Depuis cette époque, sa faveur devint si rapide qu’il fut successivement nommé gentilhomme ordinaire du roi, capitaine de cinquante hommes d’armes de ses ordonnances, et conseiller en son conseil privé. Il succéda en 1582 à son beau père dans la charge de sénéchal et gouverneur de Périgord, et fut compris dans la promotion du 31 décembre 1585 de l’ordre du Saint Esprit. L’avènement de Henri IV à la couronne de France ne fit que consolider le crédit de David Bouchard, qui eut le bon esprit de se dévouer franchement au service de ce prince et de s’opposer de tout son pouvoir aux envahissements de la Ligue.

Il faisait sa résidence ordinaire à Périgueux, mais il habitait quelquefois son château d’Aubeterre qui avait beaucoup souffert dans les guerres de religion.

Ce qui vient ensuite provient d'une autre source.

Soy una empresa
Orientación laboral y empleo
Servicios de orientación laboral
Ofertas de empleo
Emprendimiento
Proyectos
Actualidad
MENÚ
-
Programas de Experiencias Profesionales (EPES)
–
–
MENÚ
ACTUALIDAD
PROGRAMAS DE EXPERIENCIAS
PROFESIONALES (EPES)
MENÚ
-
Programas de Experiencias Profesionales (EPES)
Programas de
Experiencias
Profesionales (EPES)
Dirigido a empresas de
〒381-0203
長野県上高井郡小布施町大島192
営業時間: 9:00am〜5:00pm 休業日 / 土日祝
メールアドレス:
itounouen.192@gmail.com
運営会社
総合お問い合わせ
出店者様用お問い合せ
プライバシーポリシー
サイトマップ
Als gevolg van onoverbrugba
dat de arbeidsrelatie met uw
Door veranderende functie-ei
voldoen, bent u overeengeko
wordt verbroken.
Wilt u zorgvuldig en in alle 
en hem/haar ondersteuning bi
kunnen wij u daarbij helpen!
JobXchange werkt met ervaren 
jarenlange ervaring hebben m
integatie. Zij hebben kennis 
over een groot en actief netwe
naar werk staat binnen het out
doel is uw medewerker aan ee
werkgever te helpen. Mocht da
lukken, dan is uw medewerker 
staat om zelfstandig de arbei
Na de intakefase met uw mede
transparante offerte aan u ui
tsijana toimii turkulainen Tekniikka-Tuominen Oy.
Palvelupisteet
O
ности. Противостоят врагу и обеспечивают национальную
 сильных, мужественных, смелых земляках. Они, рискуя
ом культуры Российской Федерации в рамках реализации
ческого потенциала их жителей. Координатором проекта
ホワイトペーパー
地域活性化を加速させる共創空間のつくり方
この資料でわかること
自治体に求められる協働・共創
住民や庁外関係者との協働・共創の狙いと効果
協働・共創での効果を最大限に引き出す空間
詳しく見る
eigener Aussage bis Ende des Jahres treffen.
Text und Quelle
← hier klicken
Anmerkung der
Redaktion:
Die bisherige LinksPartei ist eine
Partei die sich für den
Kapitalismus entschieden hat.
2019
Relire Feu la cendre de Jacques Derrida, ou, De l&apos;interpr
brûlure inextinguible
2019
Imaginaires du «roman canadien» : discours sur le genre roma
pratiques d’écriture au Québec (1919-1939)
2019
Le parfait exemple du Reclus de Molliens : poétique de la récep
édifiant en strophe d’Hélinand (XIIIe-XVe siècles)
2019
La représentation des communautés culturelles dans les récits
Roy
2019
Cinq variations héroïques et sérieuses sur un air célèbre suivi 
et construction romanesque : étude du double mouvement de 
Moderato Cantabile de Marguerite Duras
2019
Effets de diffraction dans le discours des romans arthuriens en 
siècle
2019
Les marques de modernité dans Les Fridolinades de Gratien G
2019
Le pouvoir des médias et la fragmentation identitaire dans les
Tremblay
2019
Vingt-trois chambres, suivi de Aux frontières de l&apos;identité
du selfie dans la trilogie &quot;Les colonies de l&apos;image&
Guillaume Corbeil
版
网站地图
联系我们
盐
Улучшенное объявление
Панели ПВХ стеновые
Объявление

Il y mourut le 10 août 1593, à l’âge de trente neuf ans, des suites d’un coup de mousquet qu’il avait reçu le 1er du même mois devant la place de l’Isle en Périgord, qu’il était allé reconnaître.

Les Biographies modernes qui lui consacrent quelques lignes placent sa mort par erreur en 1598. Renée de Bourdeille, sa femme, mourut trois ans après lui, et Brantôme composa pour cette dame deux Épitaphes : l’une en vers en forme de dialogue entre lui et sa nièce, et l’autre en prose. (Brantôme Opusc. XIII et XIV). Dans cette dernière, l’auteur fait prononcer à la défunte ces paroles inconvenantes « Je fus femme de David Bouchard, chevalier fort renommé à moy pourtant peu esgal. ». Ce procédé ne doit pas étonner de la part de Brantôme. On sait que, mortifié de n’avoir pu obtenir, malgré toutes ses démarches, la charge de sénéchal de Périgord qui, à la mort de son frère André de Bourdeille, fut accordée au jeune vicomte d’Aubeterre, il en conserva toujours contre ce dernier et contre sa maison une rancune qu’il manifeste en plusieurs endroits de ses écrits, jusques dans son testament.

Source : Lettres inédites de Henri IV - J.-F. Eusèbe Castaigne - Angoulême - 1844


[1Il s’agit probablement d’une erreur de typographie, car Renée de Bourdeille survécut 3 ans à son mari, David de Bouchard d’Aubeterre, décédé lui-même en août 1593.